DATA SHOWN section start
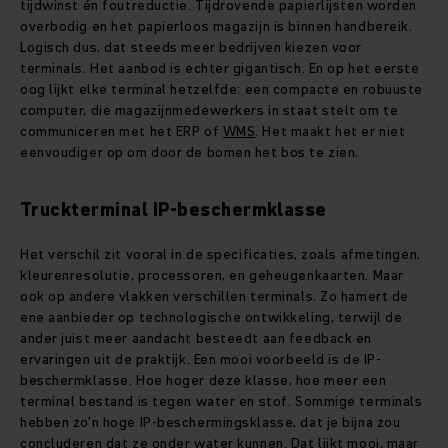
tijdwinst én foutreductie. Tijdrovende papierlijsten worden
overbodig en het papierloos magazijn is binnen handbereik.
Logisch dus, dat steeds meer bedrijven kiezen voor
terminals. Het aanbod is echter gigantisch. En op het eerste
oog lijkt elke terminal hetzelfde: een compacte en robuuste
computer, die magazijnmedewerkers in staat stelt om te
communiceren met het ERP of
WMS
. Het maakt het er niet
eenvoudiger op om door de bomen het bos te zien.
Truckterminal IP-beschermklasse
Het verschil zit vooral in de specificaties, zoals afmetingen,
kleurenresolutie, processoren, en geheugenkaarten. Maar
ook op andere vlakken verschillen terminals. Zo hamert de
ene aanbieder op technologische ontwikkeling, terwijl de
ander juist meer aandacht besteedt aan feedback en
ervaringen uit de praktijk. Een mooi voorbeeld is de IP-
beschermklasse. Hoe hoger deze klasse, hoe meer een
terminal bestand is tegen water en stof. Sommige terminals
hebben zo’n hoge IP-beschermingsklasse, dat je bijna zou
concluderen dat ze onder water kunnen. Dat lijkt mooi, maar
DATA SHOWN section end
DATA SHOWN section start
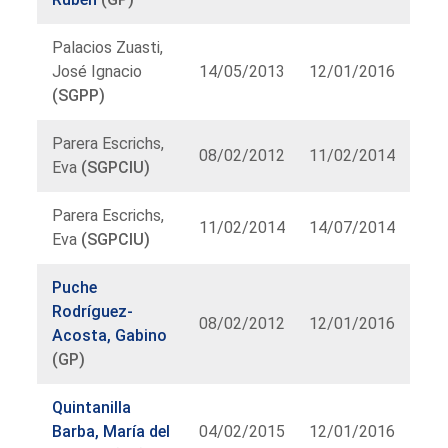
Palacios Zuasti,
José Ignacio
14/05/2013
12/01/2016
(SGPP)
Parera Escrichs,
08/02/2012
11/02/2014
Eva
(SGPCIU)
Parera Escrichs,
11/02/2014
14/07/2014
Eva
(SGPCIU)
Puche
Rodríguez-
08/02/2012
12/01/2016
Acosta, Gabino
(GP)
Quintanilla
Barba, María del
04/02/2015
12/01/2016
DATA SHOWN section end
DATA SHOWN section start
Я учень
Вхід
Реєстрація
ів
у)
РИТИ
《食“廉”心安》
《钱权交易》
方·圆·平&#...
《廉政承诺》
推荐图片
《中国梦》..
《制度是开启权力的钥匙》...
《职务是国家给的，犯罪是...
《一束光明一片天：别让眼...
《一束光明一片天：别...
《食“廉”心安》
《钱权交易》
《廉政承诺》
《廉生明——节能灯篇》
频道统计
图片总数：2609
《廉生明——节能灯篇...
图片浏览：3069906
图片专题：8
DATA SHOWN section end
THE TASK
Please copy the stretch of the material above from the line containing "tijdwinst én foutreductie." through the line containing "hebben zo’n hoge", reproducing each line verbatim and nothing else.

ANSWER SECTION
tijdwinst én foutreductie. Tijdrovende papierlijsten worden
overbodig en het papierloos magazijn is binnen handbereik.
Logisch dus, dat steeds meer bedrijven kiezen voor
terminals. Het aanbod is echter gigantisch. En op het eerste
oog lijkt elke terminal hetzelfde: een compacte en robuuste
computer, die magazijnmedewerkers in staat stelt om te
communiceren met het ERP of
WMS
. Het maakt het er niet
eenvoudiger op om door de bomen het bos te zien.
Truckterminal IP-beschermklasse
Het verschil zit vooral in de specificaties, zoals afmetingen,
kleurenresolutie, processoren, en geheugenkaarten. Maar
ook op andere vlakken verschillen terminals. Zo hamert de
ene aanbieder op technologische ontwikkeling, terwijl de
ander juist meer aandacht besteedt aan feedback en
ervaringen uit de praktijk. Een mooi voorbeeld is de IP-
beschermklasse. Hoe hoger deze klasse, hoe meer een
terminal bestand is tegen water en stof. Sommige terminals
hebben zo’n hoge IP-beschermingsklasse, dat je bijna zou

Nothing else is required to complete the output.